Posted by  on Jun 23, 2014
 

Did mortgage rates really remain the same for the week of May 16? That depends on the sorts of home loans that interest you.

Mortgage rates' ups and downs

According to the Federal Housing Finance Agency, 30-year fixed-rate mortgages (FRMs) made up 61.9 percent of all home loans closed in May, and, if you're looking to get one of those, then last week average rates "millimetered down" -- "inched down" would overstate the scale of the movement. HSH.com reports they fell during that period by just one basis point, the smallest measurable amount, to 4.24 percent from 4.25 percent. Points for these held steady at 0.16.

Average rates for 15-year FRMs, which last month represented another 12.1 percent of the market, traveled in the opposite direction, but only by an equally tiny distance.
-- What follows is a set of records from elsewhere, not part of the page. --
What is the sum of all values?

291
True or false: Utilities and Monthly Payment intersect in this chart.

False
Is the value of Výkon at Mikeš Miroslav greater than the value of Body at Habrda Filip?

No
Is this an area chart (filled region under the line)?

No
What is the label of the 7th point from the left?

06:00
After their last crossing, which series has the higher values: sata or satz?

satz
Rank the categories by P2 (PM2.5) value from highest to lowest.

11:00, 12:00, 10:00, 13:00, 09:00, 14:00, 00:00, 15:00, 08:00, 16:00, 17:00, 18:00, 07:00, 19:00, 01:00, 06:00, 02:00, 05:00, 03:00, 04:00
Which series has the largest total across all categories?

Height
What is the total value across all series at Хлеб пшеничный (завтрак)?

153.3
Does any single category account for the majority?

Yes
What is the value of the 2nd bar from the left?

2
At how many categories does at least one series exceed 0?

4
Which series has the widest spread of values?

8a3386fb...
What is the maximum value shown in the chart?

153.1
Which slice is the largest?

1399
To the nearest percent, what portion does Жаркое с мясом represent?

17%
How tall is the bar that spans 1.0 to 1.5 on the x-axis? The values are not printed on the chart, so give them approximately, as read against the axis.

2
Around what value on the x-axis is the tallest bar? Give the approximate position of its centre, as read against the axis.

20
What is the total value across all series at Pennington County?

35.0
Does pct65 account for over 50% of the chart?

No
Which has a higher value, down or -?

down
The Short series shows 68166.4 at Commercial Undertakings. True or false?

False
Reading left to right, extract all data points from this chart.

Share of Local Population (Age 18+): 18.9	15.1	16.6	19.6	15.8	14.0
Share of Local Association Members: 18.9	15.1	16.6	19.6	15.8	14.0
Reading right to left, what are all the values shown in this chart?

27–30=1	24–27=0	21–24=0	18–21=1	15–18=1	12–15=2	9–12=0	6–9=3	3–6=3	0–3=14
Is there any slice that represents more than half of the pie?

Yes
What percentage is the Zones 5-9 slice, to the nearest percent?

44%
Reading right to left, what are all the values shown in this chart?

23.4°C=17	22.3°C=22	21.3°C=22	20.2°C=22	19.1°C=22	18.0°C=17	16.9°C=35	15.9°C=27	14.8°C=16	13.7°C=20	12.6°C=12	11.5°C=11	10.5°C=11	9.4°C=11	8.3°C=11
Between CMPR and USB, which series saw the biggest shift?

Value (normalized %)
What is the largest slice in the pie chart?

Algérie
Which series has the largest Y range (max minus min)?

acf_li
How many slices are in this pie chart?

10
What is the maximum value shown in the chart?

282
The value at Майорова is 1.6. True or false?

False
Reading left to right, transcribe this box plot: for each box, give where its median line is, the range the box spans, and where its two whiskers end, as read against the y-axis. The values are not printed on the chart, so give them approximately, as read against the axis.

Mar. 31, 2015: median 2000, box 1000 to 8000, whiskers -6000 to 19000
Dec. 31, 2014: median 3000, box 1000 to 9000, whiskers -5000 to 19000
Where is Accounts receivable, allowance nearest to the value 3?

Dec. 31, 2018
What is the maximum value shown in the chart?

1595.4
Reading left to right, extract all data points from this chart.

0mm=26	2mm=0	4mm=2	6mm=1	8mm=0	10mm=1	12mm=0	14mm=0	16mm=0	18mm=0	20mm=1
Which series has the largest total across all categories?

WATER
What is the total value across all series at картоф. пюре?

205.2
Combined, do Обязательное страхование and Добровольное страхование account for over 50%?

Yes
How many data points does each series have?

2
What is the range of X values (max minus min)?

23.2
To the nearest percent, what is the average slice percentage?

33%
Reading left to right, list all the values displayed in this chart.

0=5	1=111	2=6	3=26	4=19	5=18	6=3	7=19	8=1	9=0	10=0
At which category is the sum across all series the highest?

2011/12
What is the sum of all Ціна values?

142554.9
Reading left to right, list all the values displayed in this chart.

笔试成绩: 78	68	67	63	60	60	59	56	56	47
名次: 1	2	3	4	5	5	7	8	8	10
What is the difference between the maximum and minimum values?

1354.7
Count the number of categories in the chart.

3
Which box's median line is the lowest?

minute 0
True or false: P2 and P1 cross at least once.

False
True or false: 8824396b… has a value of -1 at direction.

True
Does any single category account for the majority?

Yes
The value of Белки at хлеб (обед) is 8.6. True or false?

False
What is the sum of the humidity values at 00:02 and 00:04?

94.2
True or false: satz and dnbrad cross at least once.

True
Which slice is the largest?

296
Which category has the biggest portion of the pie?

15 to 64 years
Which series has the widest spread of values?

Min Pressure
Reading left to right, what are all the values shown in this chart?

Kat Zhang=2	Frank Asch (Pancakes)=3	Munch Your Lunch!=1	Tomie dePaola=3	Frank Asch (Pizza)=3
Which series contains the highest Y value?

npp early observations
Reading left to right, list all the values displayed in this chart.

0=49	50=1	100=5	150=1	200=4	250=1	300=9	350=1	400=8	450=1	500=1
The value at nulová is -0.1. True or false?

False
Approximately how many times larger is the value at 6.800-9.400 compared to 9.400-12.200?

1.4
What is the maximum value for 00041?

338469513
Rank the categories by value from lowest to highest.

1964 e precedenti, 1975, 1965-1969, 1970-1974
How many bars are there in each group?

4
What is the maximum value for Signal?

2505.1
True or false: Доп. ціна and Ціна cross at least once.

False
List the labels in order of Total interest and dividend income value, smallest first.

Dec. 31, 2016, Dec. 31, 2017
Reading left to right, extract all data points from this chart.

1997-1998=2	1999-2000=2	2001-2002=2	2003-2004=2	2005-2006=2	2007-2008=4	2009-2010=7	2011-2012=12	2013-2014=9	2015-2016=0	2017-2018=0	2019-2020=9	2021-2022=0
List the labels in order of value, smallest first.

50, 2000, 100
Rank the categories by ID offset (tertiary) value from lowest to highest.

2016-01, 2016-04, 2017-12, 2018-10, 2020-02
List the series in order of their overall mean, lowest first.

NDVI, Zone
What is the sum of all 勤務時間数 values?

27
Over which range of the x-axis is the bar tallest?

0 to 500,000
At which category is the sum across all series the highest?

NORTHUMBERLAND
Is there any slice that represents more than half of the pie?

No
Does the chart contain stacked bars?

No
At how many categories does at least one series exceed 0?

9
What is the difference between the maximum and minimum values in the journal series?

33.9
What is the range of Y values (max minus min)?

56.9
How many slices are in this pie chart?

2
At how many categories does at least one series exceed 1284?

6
They rose last week to 3.48 percent from 3.47 percent, while points fell to 0.10 from 0.11.

So the 74 percent of the home loans market that comprises FRMs did see rates remaining effectively the same. But the rest, adjustable-rate mortgages (ARMs), saw a bit more activity. For example, average rates for 30-year 1/1 ARMs tumbled to 2.70 percent from 2.93 percent the previous week, while points for these also plummeted: to 0.10 from 0.16.

Our live database of current mortgage rates can help you find the best mortgage rates in your area.

Finding the best mortgage lenders

That last sentence is always included in these reports for a very good reason. As you know, rates vary significantly across the country, so Virginia mortgage rates can be different from those in Texas, which can be different from those in Washington, and so on. Moreover, the 30-year FRM rates quoted here are calculated by averaging rates nationwide for these home loans across all sizes, including conforming, the new expanded conforming and jumbo. So what you end up paying can be higher (boo!) or lower (hooray!) than the numbers shown. We report them so you can follow trends and make informed choices about the timing of your purchase or refinance.

But the rate you finally fix is going to be affected by many more factors than just average rates and your location, including:

  1. Your credit score and history.
  2. The size of the down payment you make (known in the business as your loan-to-value ratio).
  3. The type of loan you choose (FRM/ARM, the term, and whether it's conforming or jumbo).
  4. The lender you select.

Mortgage quotes and lender research

The lender you select can actually make a big difference. Some lenders specialize in particular types of home loans and particular profiles of borrowers. Pick the wrong one, and you may pay more -- or spend maybe the next 30 years with a company that doesn't get you.

All this means that it's important to shop around, to obtain multiple mortgage quotes and to research online the lenders who make your short list. Yes, you're busy with other things. But you're about to make one of the biggest financial decisions of your life, and you owe it to yourself to make the time to get it right.